(Extracted text):
··········
Routers and switches are different types of network devices.  Routers are "smarter."  Switches direct network traffic among computers on a single network, while routers can act as the interface between two networks (e.g., the Internet and your Local Area Network). There are lots of explanatory pages on the Internet about this. Here'sone .

In fact, most "routers" sold for home use today incorporate both a router and a switch (and in the case of "wireless routers" also incorporate a wireless access point). Home routers typically also include a Network Address Translator (NAT ), a Dynamic Host Configuration Protocol (DHCP) server, a Domain Name Service (DNS) proxy server and a hardware firewall to protect the LAN from malicious intrusion from the Internet.

Your ISP, through your cable modem, "sees" the WAN port of the router as a computer (which it is) typically configured to obtain its IP address automatically.  The ISP's DHCP server assigns that port the single IP address that is allowed to you.  This is an "external" or "public" IP address, and it's the address that other computers elsewhere on the Internet use when they direct traffic to you.
··········
(Work to complete):
1) Say whether each statement agrees with the passage on routers and switches, answering yes or no and quoting the words of the passage that decide it. (a) Switches serve as the interface between two networks, such as the Internet and a Local Area Network. (b) Home routers typically include a DHCP server. (c) The ISP's DHCP server gives the router's WAN port the single IP address allowed to you.
2) Carry on the passage about routers and switches, starting after its final sentence.

(Data segment):
··········
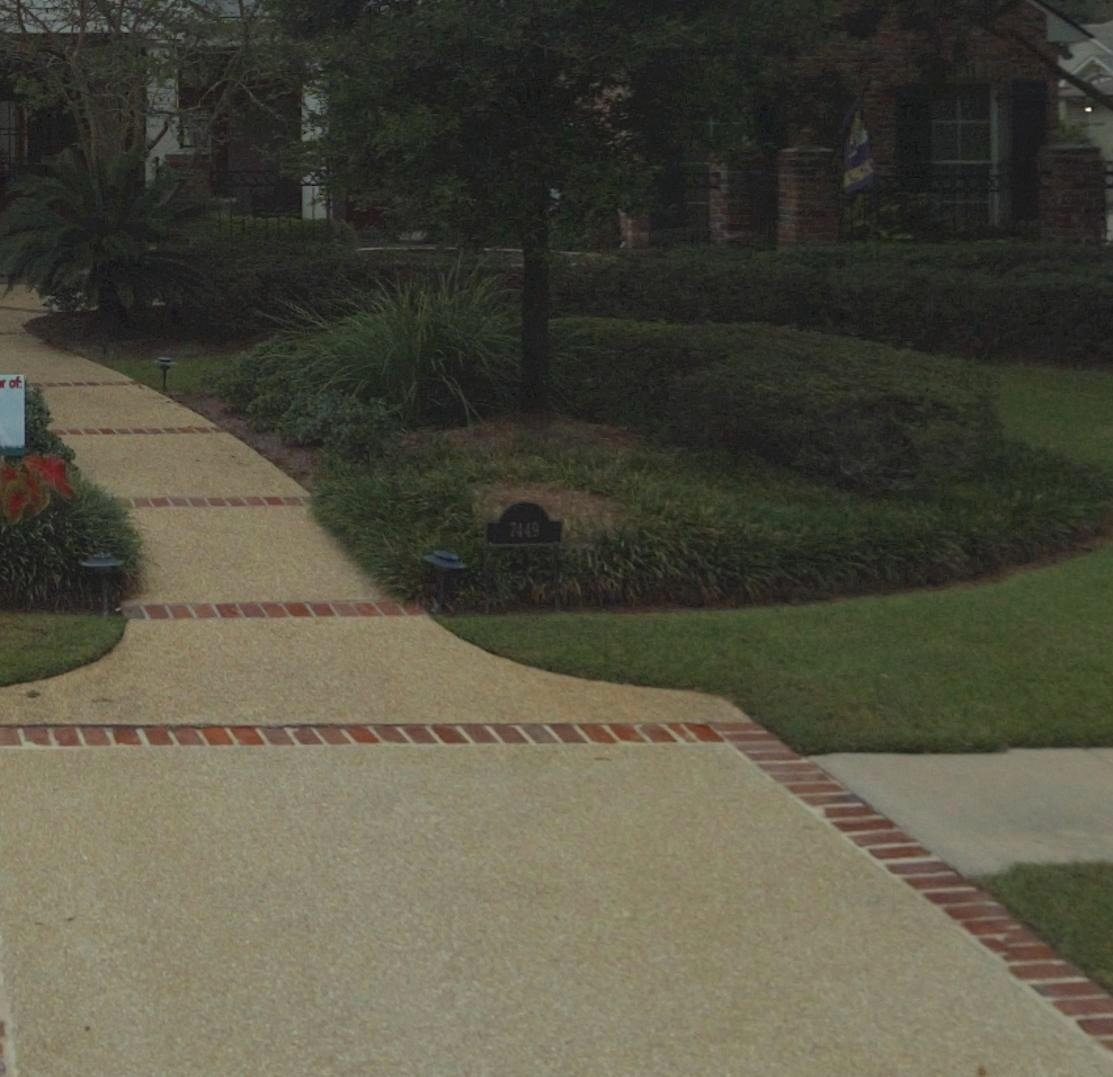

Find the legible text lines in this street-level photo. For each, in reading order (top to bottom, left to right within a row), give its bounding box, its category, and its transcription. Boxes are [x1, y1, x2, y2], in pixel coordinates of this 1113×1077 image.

[507, 521, 541, 540] StreetNumber: 7449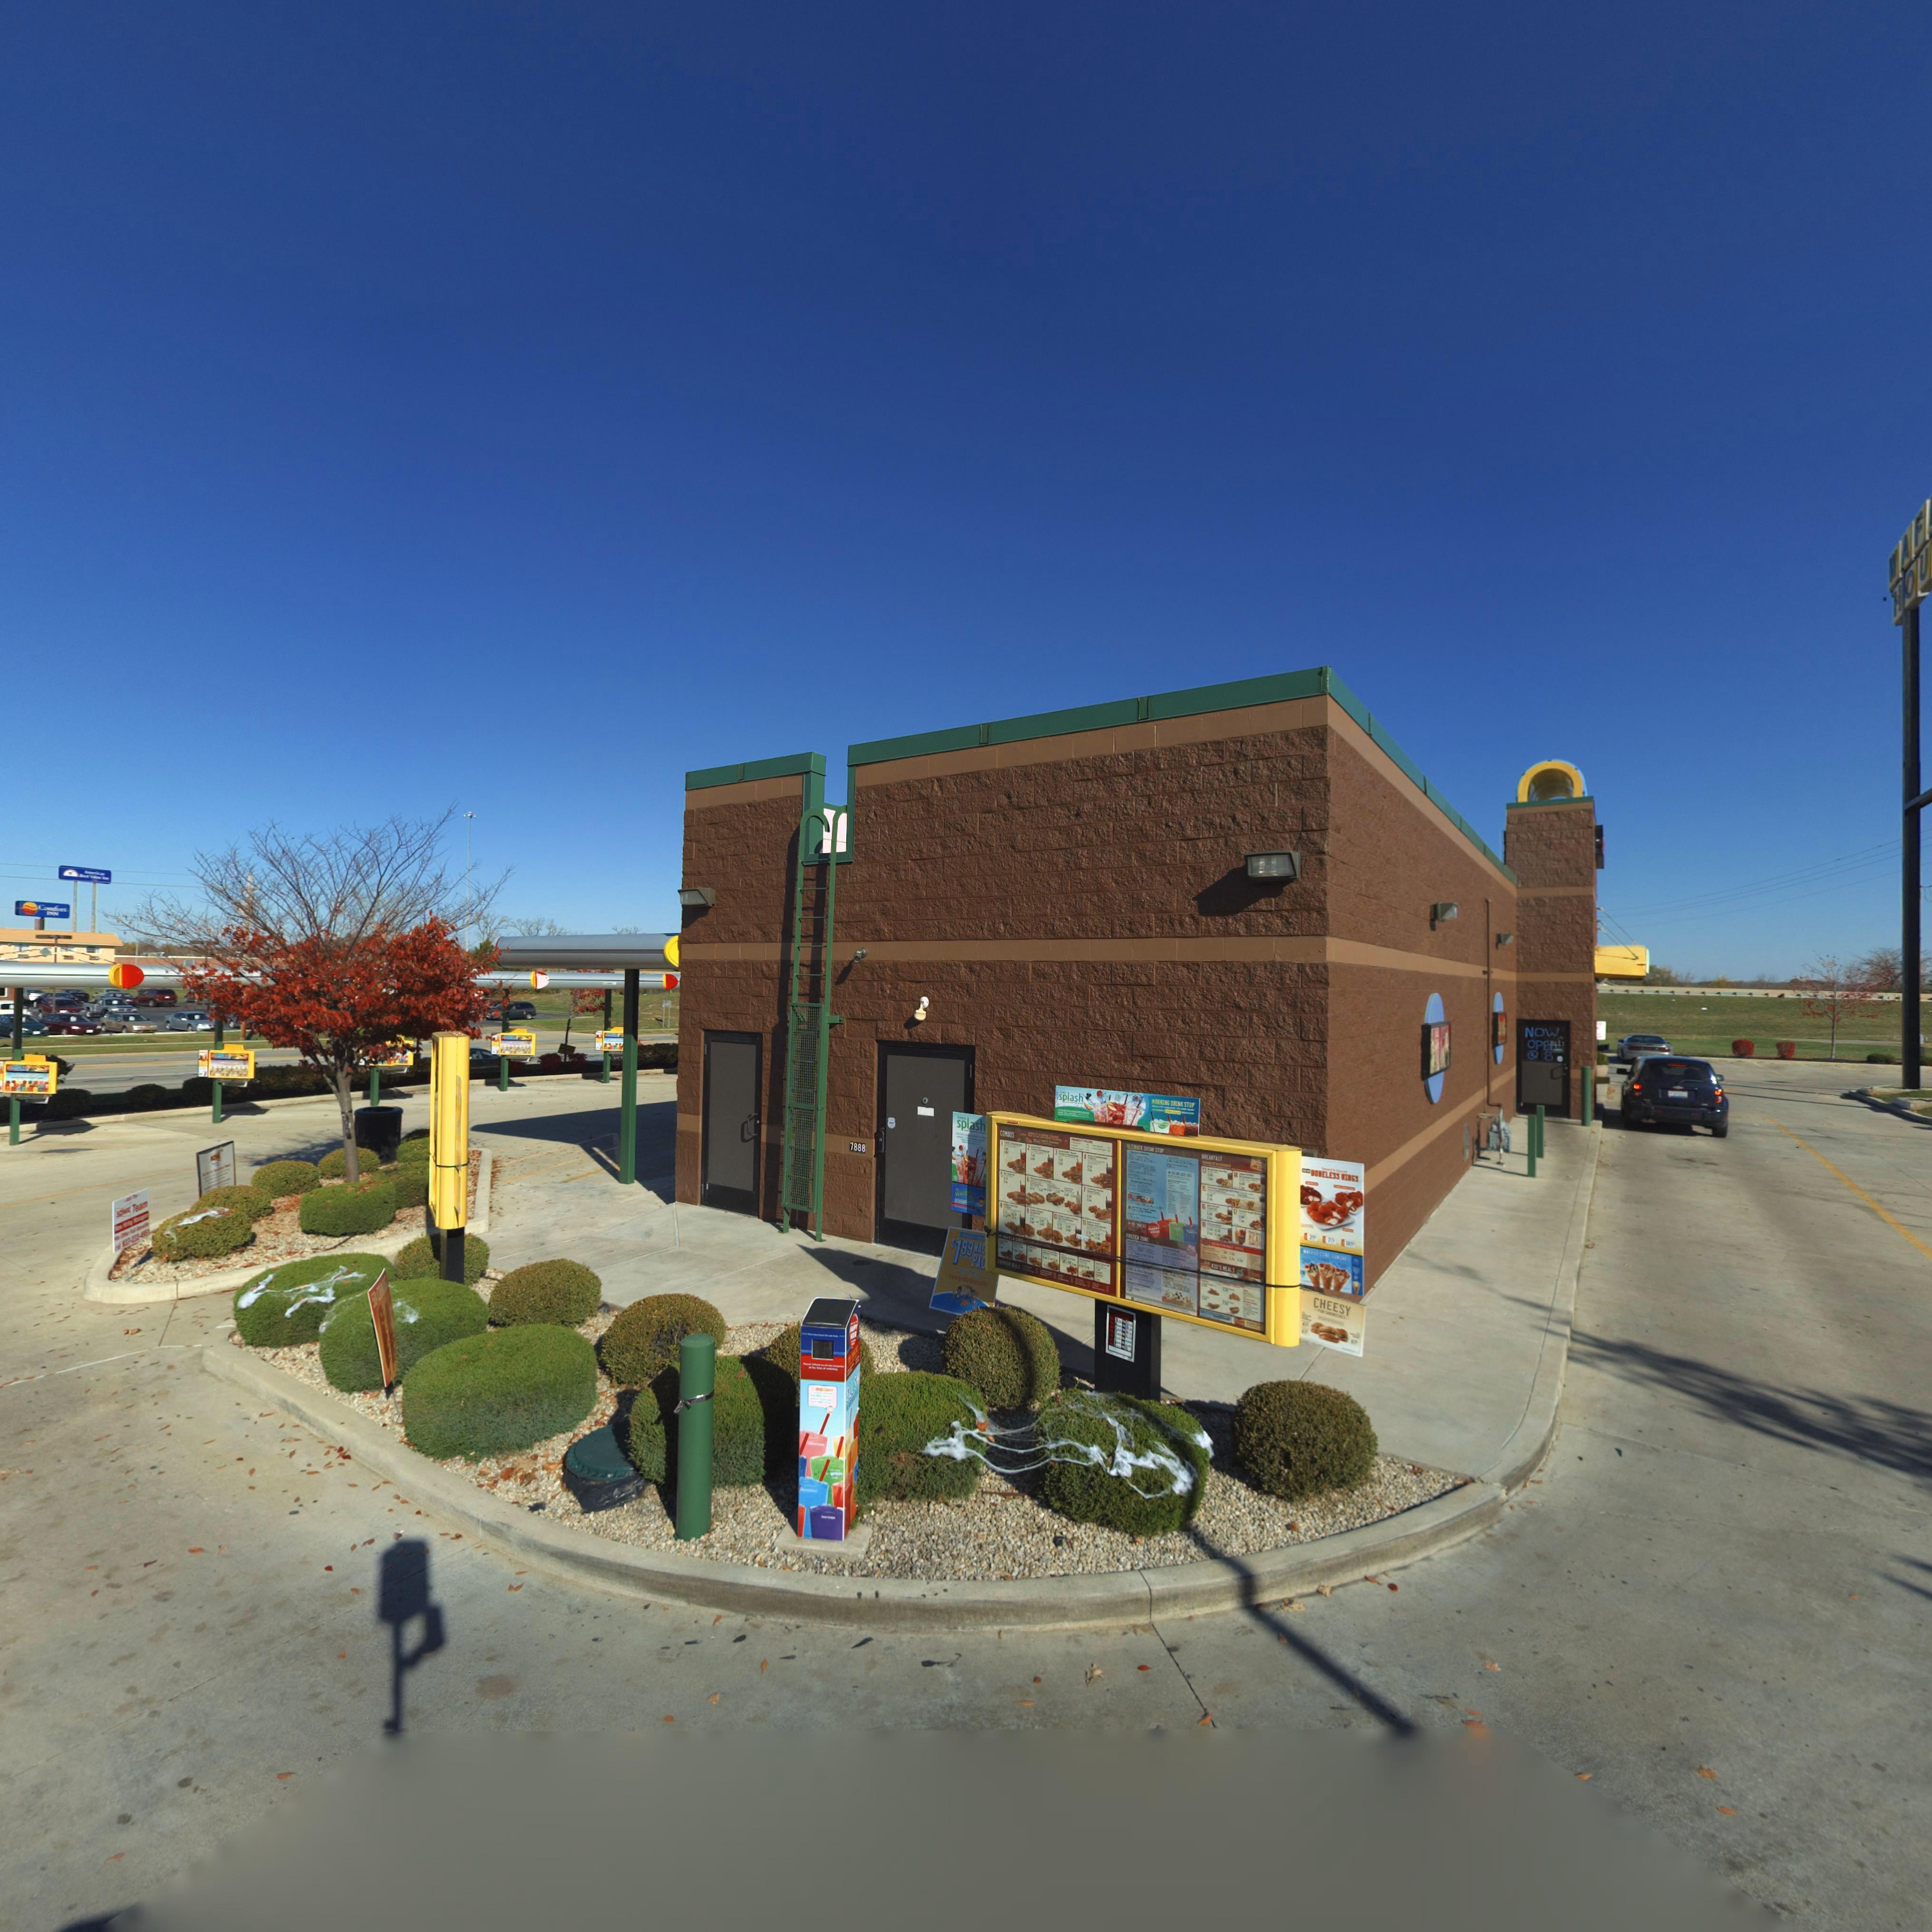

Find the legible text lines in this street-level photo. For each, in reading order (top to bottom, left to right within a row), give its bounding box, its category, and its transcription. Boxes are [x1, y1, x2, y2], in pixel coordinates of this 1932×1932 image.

[849, 1141, 866, 1153] StreetNumber: 7888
··········
(Answers given):
1)
(a) No: "Switches direct network traffic among computers on a single network, while routers can act as the interface between two networks"
(b) Yes: "a Dynamic Host Configuration Protocol (DHCP) server"
(c) Yes: "The ISP's DHCP server assigns that port the single IP address that is allowed to you."

2)
The router's built-in DHCP server assigns "private" IP addresses to each of the computers connected to it (doesn't matter if they're connected by wire or wireless).  Typically, these are of the form 192.168.1.x  or 192.168.0.x, where x goes from 1 to 254.  These IP addresses are not "seen" by computers on the Internet.  Instead, the NAT function of the router directs traffic addressed to your public IP address to the correct one of your internal computers (and vice versa).

A switch can't do any of that.  If your ISP permitted, you could connect your switch directly to your modem and the ISP's DHCP server would assign aseparate public IP address to each computer connected to the switch.  Because your ISP doesn't permit more than one public IP address for your account, its DHCP server assigns such an address to the first computer it sees connected to the switch.  If more computers are then connected to the switch, the ISP's DHCP server simply ignores them: too bad, computer #2, you don't get an address, and thus you can't connect to the Internet.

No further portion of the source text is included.